Way back in 1978, I bought a “Forever” battery for my vehicle (from JCPenneys). My father laughed, saying there was no such battery.
He was right but then he was also wrong. The battery did go dead eventually, but JCPenney had made a promise to replace it - for free! - if it ever went dead or failed.
I had that vehicle up until the 1990s and every couple years a new battery for free.
OK, so it isn’t solar but it lasted “forever”.
Everlasting battery is a pipe dream like perpetual motion....a
something for nothing con game. Combining the solar collector
with a IC chip is an improvement in engineering and application
but not truly anything new. They will have a useful life, they will
have limits on how much power they can provide and they will
NOT be suitable for many applications. They are just another
niche product for a specialized market.
I bought the same type of battery from a Kragens store. Dead two years later, and they no longer sold them -plus they stated that there never should have been one sold for the ‘older’ car that I had. The manager was polite enough about it, and gave Me their longest lasting, most expensive battery as a replacement for free. Too much trouble to argue, so just took the replacement one.
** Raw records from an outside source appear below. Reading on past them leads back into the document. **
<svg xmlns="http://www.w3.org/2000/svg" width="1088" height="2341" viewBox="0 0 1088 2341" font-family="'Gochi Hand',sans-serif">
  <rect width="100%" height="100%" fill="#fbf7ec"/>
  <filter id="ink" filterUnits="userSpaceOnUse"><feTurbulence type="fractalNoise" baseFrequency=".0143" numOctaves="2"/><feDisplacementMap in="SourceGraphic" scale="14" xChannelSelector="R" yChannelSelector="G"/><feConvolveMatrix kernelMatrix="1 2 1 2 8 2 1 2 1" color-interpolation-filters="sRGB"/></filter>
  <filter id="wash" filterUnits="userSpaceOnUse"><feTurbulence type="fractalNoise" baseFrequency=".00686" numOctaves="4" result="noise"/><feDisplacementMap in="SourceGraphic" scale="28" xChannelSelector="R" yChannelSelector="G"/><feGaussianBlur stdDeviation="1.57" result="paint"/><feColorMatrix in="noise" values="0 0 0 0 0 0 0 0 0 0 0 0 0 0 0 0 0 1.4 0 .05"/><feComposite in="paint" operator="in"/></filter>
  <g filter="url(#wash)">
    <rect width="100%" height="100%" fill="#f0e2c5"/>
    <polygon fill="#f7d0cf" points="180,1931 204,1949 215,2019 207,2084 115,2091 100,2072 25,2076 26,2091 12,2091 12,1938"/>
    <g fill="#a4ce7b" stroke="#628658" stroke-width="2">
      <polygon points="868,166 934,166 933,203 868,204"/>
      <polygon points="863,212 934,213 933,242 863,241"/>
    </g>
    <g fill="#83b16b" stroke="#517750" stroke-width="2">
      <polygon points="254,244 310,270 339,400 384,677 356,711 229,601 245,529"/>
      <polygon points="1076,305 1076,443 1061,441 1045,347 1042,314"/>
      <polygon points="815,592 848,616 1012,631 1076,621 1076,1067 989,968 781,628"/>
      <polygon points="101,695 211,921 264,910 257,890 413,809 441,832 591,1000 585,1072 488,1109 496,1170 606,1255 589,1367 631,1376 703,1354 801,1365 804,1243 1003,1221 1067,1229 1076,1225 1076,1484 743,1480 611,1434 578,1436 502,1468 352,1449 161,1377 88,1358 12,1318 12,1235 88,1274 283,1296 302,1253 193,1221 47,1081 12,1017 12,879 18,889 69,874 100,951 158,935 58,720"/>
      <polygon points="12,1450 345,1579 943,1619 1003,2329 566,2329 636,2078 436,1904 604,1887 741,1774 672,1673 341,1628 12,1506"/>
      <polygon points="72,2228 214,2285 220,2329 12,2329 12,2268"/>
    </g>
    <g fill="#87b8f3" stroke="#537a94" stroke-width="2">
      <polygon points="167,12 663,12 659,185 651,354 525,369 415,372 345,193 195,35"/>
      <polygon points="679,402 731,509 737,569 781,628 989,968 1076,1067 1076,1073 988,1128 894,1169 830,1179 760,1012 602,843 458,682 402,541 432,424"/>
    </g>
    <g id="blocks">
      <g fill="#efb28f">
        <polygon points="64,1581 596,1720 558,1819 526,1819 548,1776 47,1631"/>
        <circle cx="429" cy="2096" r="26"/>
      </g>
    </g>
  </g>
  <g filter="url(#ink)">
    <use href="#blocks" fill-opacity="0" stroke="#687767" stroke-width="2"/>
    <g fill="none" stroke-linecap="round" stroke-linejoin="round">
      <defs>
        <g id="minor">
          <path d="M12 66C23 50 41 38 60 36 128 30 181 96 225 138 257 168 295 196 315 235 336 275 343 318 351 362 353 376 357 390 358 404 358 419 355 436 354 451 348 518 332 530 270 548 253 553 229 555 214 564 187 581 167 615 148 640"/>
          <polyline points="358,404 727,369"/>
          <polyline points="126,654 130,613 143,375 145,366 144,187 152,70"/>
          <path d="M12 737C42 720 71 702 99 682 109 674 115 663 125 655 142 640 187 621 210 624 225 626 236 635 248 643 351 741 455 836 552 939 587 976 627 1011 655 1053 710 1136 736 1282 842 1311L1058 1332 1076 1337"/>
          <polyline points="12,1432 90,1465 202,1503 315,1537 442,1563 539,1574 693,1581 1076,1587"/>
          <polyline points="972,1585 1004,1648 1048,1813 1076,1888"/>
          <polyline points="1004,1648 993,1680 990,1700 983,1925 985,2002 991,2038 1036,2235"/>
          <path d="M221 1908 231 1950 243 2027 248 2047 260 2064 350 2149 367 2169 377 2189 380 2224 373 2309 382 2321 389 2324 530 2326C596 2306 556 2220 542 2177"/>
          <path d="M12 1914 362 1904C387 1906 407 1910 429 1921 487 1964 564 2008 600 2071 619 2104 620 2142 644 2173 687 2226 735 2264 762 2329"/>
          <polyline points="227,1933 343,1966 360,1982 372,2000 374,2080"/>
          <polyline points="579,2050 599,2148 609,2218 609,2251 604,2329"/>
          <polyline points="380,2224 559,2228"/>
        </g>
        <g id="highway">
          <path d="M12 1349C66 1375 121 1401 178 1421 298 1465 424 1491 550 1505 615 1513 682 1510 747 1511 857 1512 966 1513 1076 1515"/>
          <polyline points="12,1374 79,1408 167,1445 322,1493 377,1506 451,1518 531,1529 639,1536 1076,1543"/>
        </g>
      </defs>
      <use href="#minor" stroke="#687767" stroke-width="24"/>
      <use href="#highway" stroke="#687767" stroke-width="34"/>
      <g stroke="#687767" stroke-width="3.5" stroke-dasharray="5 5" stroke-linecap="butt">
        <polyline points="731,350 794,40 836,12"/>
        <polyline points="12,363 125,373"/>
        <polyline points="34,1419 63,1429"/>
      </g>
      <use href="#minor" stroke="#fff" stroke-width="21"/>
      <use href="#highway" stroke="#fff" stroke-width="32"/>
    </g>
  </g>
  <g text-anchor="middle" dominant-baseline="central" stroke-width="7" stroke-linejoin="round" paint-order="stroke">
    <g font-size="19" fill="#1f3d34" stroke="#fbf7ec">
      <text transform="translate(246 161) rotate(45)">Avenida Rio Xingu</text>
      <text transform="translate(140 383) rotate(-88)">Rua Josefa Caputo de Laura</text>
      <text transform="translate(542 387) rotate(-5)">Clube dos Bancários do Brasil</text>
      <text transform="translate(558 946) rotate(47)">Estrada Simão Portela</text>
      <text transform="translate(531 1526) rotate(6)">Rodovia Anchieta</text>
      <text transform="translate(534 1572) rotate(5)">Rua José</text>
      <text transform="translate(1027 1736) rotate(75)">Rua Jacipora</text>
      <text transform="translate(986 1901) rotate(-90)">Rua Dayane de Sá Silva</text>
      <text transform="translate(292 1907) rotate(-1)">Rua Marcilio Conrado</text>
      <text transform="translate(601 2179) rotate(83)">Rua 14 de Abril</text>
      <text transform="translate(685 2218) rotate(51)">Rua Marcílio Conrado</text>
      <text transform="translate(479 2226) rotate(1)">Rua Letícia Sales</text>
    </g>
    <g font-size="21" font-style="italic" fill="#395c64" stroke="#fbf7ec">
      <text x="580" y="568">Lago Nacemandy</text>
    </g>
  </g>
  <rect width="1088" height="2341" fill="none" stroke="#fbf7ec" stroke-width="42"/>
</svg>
http://www.sol-chip.com/product.asp
Voc: 0.75V, 1.5V,
2.25V, 3V,
4.5V, 9V
ISC(1) at full daylight: ---10 mAmp
Pmax at full daylight: ----4 mWatt
Pmax at office light(2): --up to 50 μWatt
(1) For the case of Voc=0.75v.
(2) Depends on light conditions
“A battery with infinite power.”
Obviously nothing has infinite power. They meant that it never needs to be recharged manually, because it picks up enough power from ambient light.
Even so, it won’t last forever, so it’s far from infinite.
All of the claims MUST be true.
“A battery with infinite power.”
That is all you have to read. This is obviously a hoax. No battery has infinite power.
If it had “infinite power,” it would last forever on one infinite charge.
So, does it take less energy to produce than they will ever produce?